Why blocklists can't protect your Claude Code hooks
A user filed #40408 this week describing what happened when their model hit a deadlock. They had built 22 regex patterns across 3 layers blocking sed, awk, python inline, echo redirects, cat heredocs, tee, touch, rm, cp, mv, and more. The model respected all of them. Then it needed to fix a bug in its own safety system, and it used perl -i -pe.
Perl was not on the list.
The model did not try to bypass the rules. It genuinely needed to edit a file, and it found a tool that could do the job. The fact that this tool happened to be unblocked was incidental. The model does not think about security policies the way a human attacker would. It thinks about completing tasks.
This distinction matters because it changes what the problem actually is. The problem is not “the model is adversarial.” The problem is that Unix has too many ways to write files for any blocklist to cover them all.
What a blocklist has to catch
Here is a partial list of commands that can modify files, beyond the usual sed, awk, and shell redirects:
perl -i -pe # in-place edit, identical to sed -i
perl -e '...' # arbitrary file I/O via open()
ruby -e '...' # same via File.write
node -e '...' # same via fs.writeFileSync
lua -e '...' # same via io.open
php -r '...' # same via file_put_contents
busybox sed # aliased tools
xxd + redirect # binary writes
dd of=file # block copy
install src dst # copy with permissions
rsync src dst # same
scp, sftp # remote-to-local writes
socat # network-to-file
expect # scriptable terminal, can drive any editor
screen -X stuff # inject keystrokes into a running editor
Each of these can be blocked individually. Each new block is another regex that has to handle flag ordering, quoting, escaping, variable expansion, subshells, and aliases. The surface keeps growing. The attacker (or in this case, the helpful model) only needs to find one gap.
This is the blocklist problem from security engineering, applied to AI tool use. It is well-understood in other domains. Web application firewalls learned this lesson decades ago: blocking known-bad inputs is always one step behind.
What the alternatives look like
Allowlists. Instead of blocking dangerous commands, only permit known-safe ones. If the hook only allows git, npm, cargo, and python3 -m pytest, then perl is blocked by default. The downside is that every legitimate new command requires an update. This trades false negatives (missed attacks) for false positives (blocked legitimate work).
Filesystem monitoring. Instead of intercepting the command, watch the files. inotifywait, fswatch, or macOS FSEvents can detect writes to protected paths regardless of which tool made them. The hook does not need to know about perl. It just needs to know that /etc/passwd changed. The downside is latency: the write happens before the detection.
Sandboxing. Let the model run any command, but inside a container or namespace that restricts which paths are writable. Claude Code’s built-in sandbox does some of this, but #40213 and #39987 document gaps in the current implementation.
Hybrid. Block the obvious dangerous commands (rm -rf, git push –force) with a blocklist, and use filesystem monitoring or sandboxing for everything else. Accept that the blocklist is a speed bump, not a wall.
What a blocklist can realistically do
After #40408, we added perl and ruby detection to our bash-guard hook.
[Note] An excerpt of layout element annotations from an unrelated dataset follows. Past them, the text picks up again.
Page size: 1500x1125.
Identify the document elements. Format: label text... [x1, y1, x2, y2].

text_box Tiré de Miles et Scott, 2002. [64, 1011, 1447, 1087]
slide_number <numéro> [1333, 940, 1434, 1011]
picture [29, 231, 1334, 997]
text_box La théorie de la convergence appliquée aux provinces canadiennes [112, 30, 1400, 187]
But we also documented in the README that this is a blocklist and will always have gaps.
Blocklist hooks reduce risk. They catch the common cases. They prevent accidents. They turn “the model deleted my .env” into a blocked tool call with a clear log entry. For most users, that is enough.
But they cannot prevent a sufficiently creative model from finding an alternative, because Unix was designed to give users many ways to accomplish the same thing. If your threat model requires that the model absolutely cannot write to certain files, you need something below the hook layer: a sandbox, a read-only filesystem, or a container. Hooks are application-layer controls, and application-layer controls can be routed around.
The deeper question
#40408 also raises a design question that the Claude Code team will eventually need to answer: should the permission model be a blocklist (deny known-bad operations) or an allowlist (permit known-good operations)?
The current system mixes both. settings.json supports allow and deny rules for tools and paths. But the Bash tool is a universal escape hatch: any command the user can run, the model can run. Path deny rules do not apply to Bash. Permission caching can bypass allowlist updates. And the model can simply ignore rules it finds inconvenient.
Hooks exist in this gap. They are the best tool available today for enforcing constraints the built-in system does not cover. But they inherit the fundamental limitations of the layer they operate in. A PreToolUse hook can inspect and block tool calls. It cannot prevent the model from finding a tool call that achieves the same result through a path the hook does not check.
This is not a reason to stop using hooks. It is a reason to be honest about what they can and cannot do.